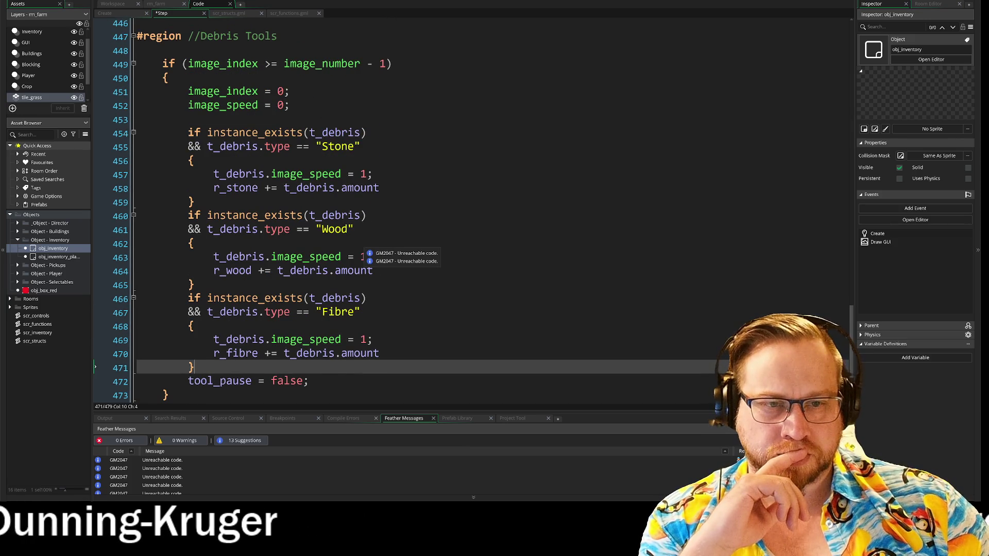
scroll(368, 251, down, 1)
click(574, 240)
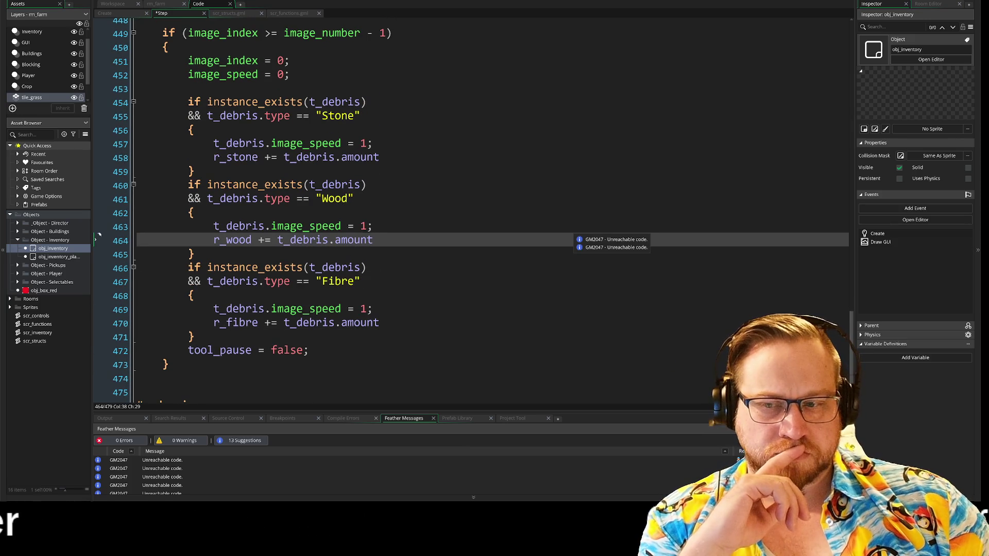
scroll(574, 240, up, 4)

**WHAT NEEDS TO BE DONE**
Go through the data above and copy each line that holds the word "scroll".

**OUTPUT**
scroll(368, 251, down, 1)
scroll(574, 240, up, 4)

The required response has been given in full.